La France signe un accord avec l'Union économique et monétaire ouest-africaine pour mobiliser les diasporas
La France vient de signer un protocole d'accord avec l'Union économique et monétaire ouest-africaine (UEMOA) en vue de promouvoir l'action des migrants présents en France en direction du développement de leur pays d'origine. Il s'agit en particulier de renforcer les liens entre la diaspora et les Etats membres de l'UEMOA, soit le Bénin, le Burkina Faso, la Côte d'Ivoire, la Guinée-Bissau, le Mali, le Niger, le Sénégal et le Togo. L'accord a été conclu à l'occasion du déplacement du ministre français Brice Hortefeux en Afrique de l'Ouest, où il a également signé un accord de gestion des flux migratoires avec le Burkina Faso. De son côté, le Mali a par contre refusé un tel accord.Le protocole d'accord signé avec l'UEMOA pour une durée de trois ans vise à mettre en place des programmes d'échanges et de solidarité destinés à accentuer les efforts des migrants en faveur du développement. Les partenaires prévoient d'ores et déjà d'organiser un forum annuel sur le thème des rapports entre migration et développement, en alternance en France et à Ouagadougou (Burkina Faso), où se trouve le siège de l'UEMOA. De plus, un comité d'évaluation des actions menées sera institué, qui se réunira deux fois par an pour faire le point et réfléchir aux améliorations possibles des programmes conjoints.

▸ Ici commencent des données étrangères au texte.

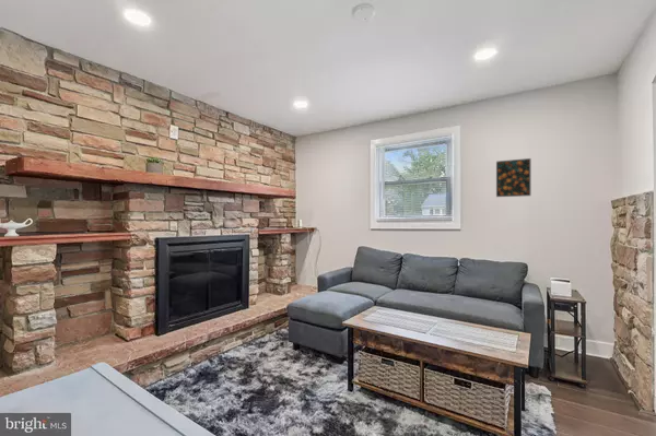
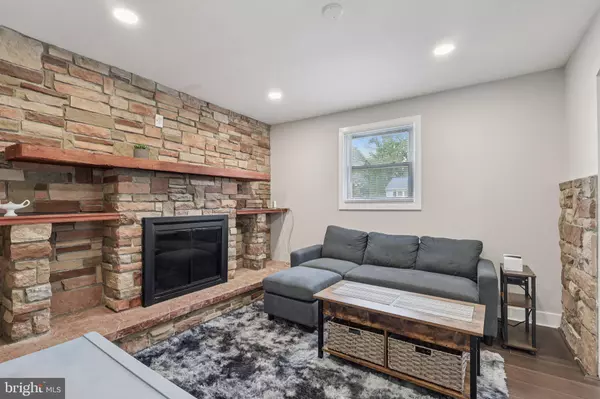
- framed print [495,157,531,198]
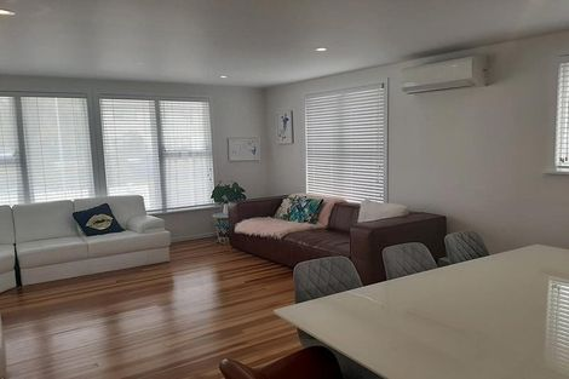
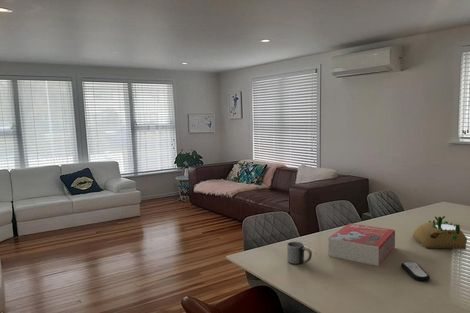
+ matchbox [327,222,396,267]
+ mug [286,241,313,265]
+ succulent planter [412,215,468,250]
+ remote control [400,261,431,282]
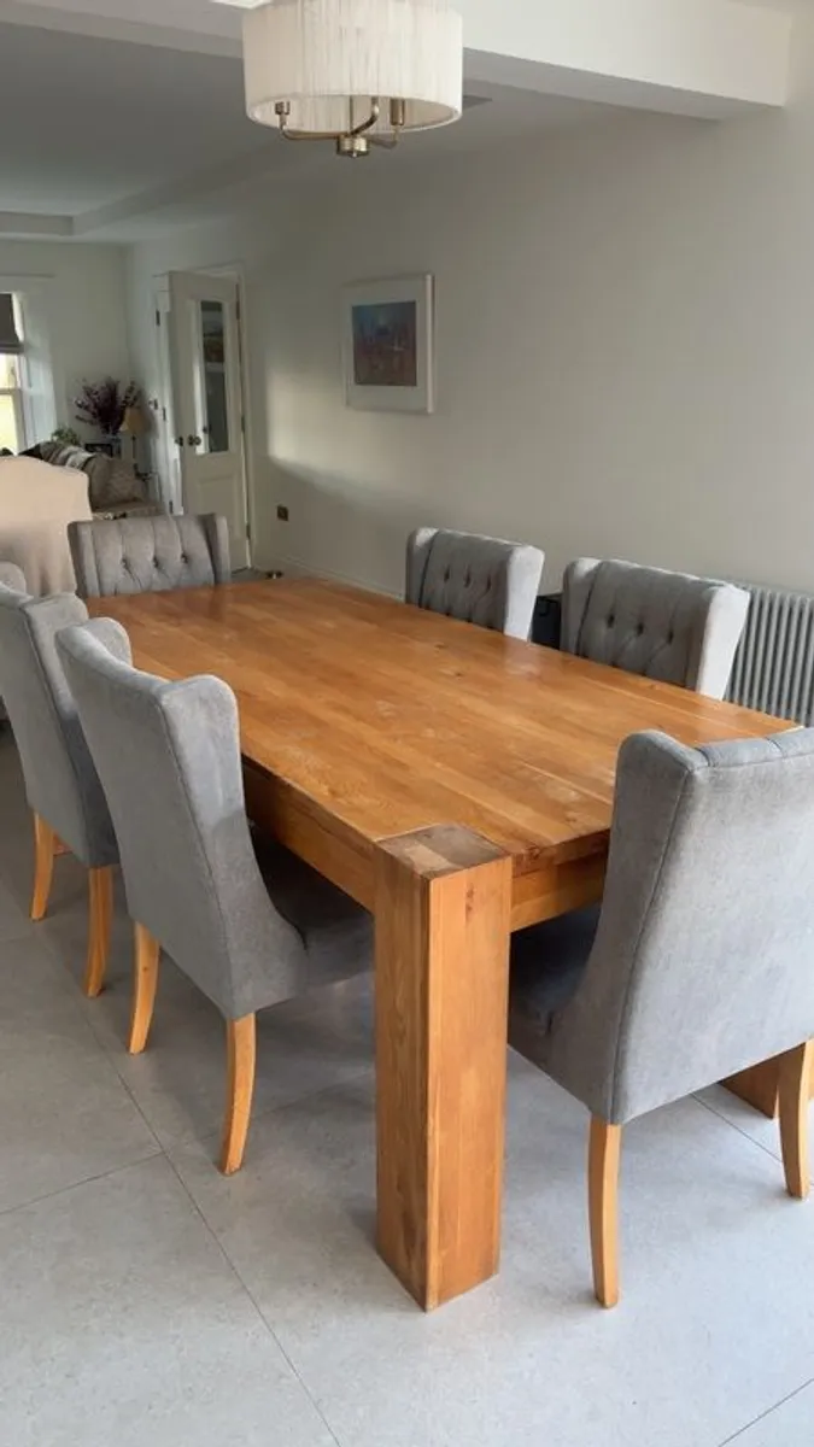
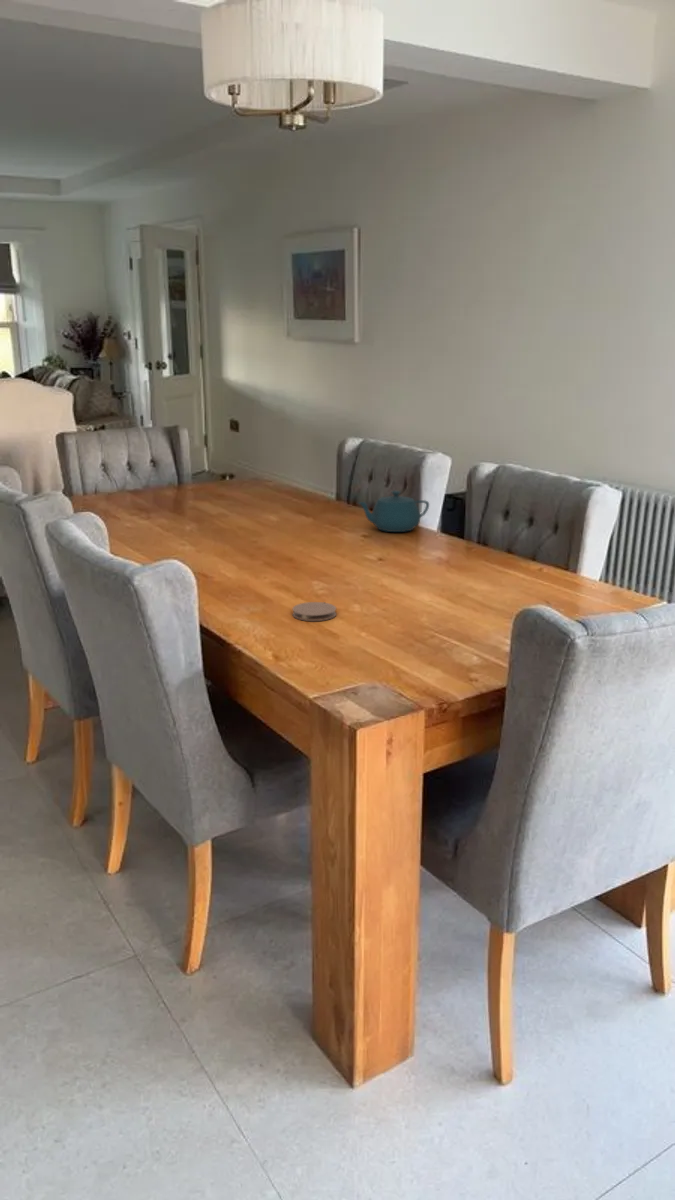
+ teapot [356,490,430,533]
+ coaster [292,601,337,622]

Le Burkina accepte, le Mali refuse
Les migrants originaires des pays membres de l'UEMOA et vivant en France représentent par leurs seuls envois d'argent vers leur famille entre 10 et 15% du PIB de ces pays, soit environ 8,5 milliards d'euros alors que la contribution de la France au développement des Etats de l'Union est évaluée à 9 milliards d'euros, souligne l'agence de presse Xinhua. Selon l'Agence France Presse, "l'UEOMA pourrait également signer des accords de financement avec des partenaires multilatéraux, comme l'Union européenne, pour bénéficier de subventions, dans le cadre de ces projets de sa diaspora en France".
L'accord de gestion concertée des flux migratoires signé avec le Burkina Faso fait suite à ceux déjà conclus avec le Bénin, le Cap-Vert, le Gabon, la République démocratique du Congo, l'Ile Maurice, la Tunisie et le Sénégal. D'autres accords sont en négociation avec le Cameroun, Haïti, l'Egypte et le Mali, ce dernier ayant finalement refusé de signer la semaine dernière. Le texte signé ce week-end à Ouagadougou notamment un engagement de la France à financer des projets de développement au Burkina pour un budget de 6,24 millions d'euros.
L'accord prévoit une aide au retour pour les Burkinabè vivant en France qui veulent rentrer au pays avec un projet de développement, la délivrance de 500 visas "compétence" autorisant des candidats à l'immigration à venir travailler en France et à bénéficier du regroupement familial, ainsi que de cartes pour des étudiants burkinabè ayant conventionné avec un établissement d'enseignement supérieur français et qui souhaitent poursuivre une expérience professionnelle en France pendant un an. L'accord concerne une liste de 64 métiers. Par ailleurs, souligne le quotidien LeFaso, "il y a à peu près 4 000 français vivant au Burkina, autant donc que les 4 000 Burkinabè qui vivent en France".